Bei geschlossener Tür bildet sich innen ein regelrechtes „Mikroklima“ aus hoher Feuchtigkeit, chemischen Rückständen und wenig Luftbewegung. Mit der Zeit kann das zu sehr konkreten Problemen führen:
- Die Dichtungsstruktur wird geschwächt, wodurch Risse leichter entstehen.
- In den inneren Falten der Dichtung sammelt sich besonders viel Schimmel.
- Die Abdichtung leidet, was das Risiko kleiner Undichtigkeiten erhöht.
- Flecken lassen sich selbst mit speziellen Reinigern schwerer entfernen.
Ist es besser, die Tür der Waschmaschine nach dem Waschen offen zu lassen?
Hersteller raten dazu, die Tür für einige Stunden angelehnt zu lassen, bis Trommel und Dichtung vollständig getrocknet sind.
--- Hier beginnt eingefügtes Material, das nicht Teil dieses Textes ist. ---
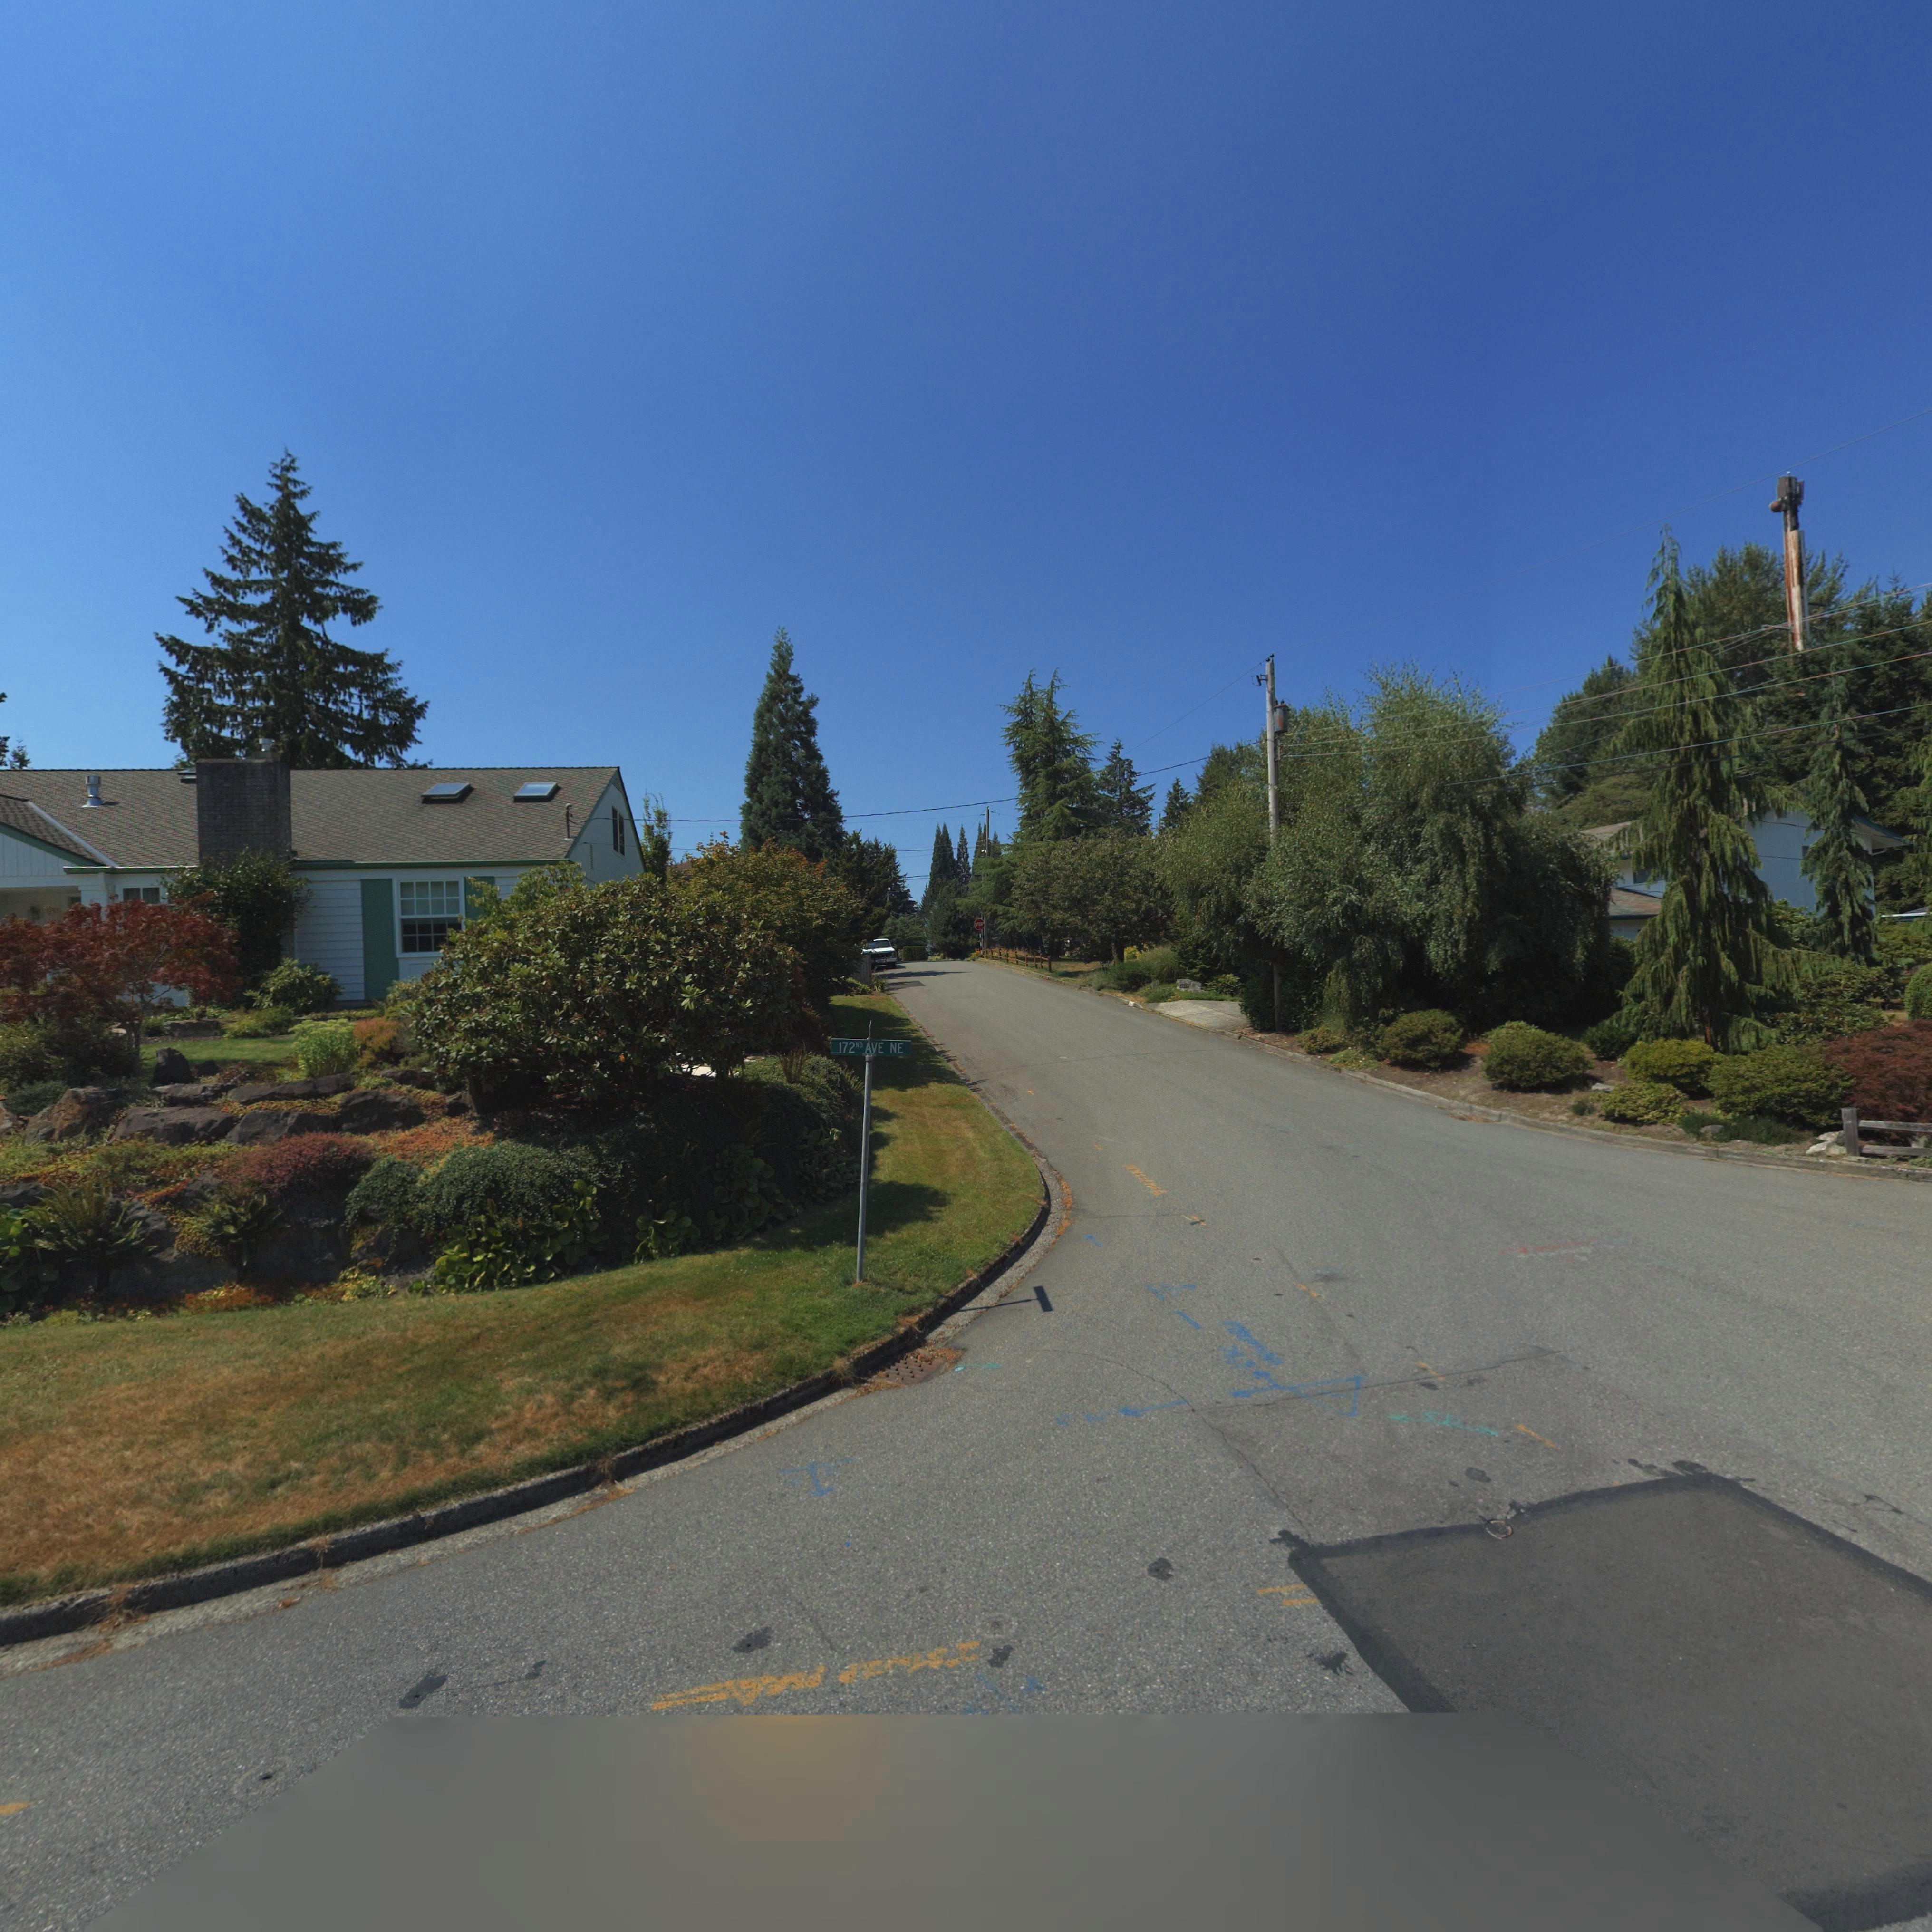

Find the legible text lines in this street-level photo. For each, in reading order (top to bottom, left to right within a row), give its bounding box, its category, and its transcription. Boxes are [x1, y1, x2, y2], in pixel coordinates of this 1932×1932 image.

Diese einfache Massnahme verbessert die Belüftung, senkt die Restfeuchte im Gerät und erschwert die Entstehung von Gerüchen – vor allem in geschlossenen Hauswirtschaftsräumen oder Bereichen ohne Fenster.
Ergänzend helfen einige Routinen, damit die Maschine länger sauber und leistungsfähig bleibt: die Dichtung mit einem sauberen Tuch abwischen, die Waschmittelschublade herausnehmen und regelmässig reinigen sowie Waschmittel und Weichspüler nicht überdosieren, da Rückstände die Schimmelbildung fördern.
Wie lassen sich Gerüche verhindern und die Lebensdauer der Waschmaschine verlängern?
Geruchsvorbeugung beginnt mit einfachen Gewohnheiten: nasse Wäsche nicht im Trommelinneren liegen lassen, für gute Raumlüftung sorgen und den Zustand der Dichtung regelmässig prüfen. In sehr feuchten Umgebungen können geöffnete Fenster, Abluftsysteme oder ein nahe platzierter Ventilator das natürliche Trocknen der Maschine unterstützen.
Zusätzlich ist es sinnvoll, je nach Nutzung alle ein bis zwei Monate einen internen Reinigungszyklus durchzuführen – nach Anleitung im Handbuch und mit dafür vorgesehenen Reinigungsprodukten. Wer die Tür nicht ständig geschlossen hält und diese Pflege beibehält, reduziert in der Regel Schimmel, schont die Dichtung und hält das Gerät über Jahre hygienisch und effizient.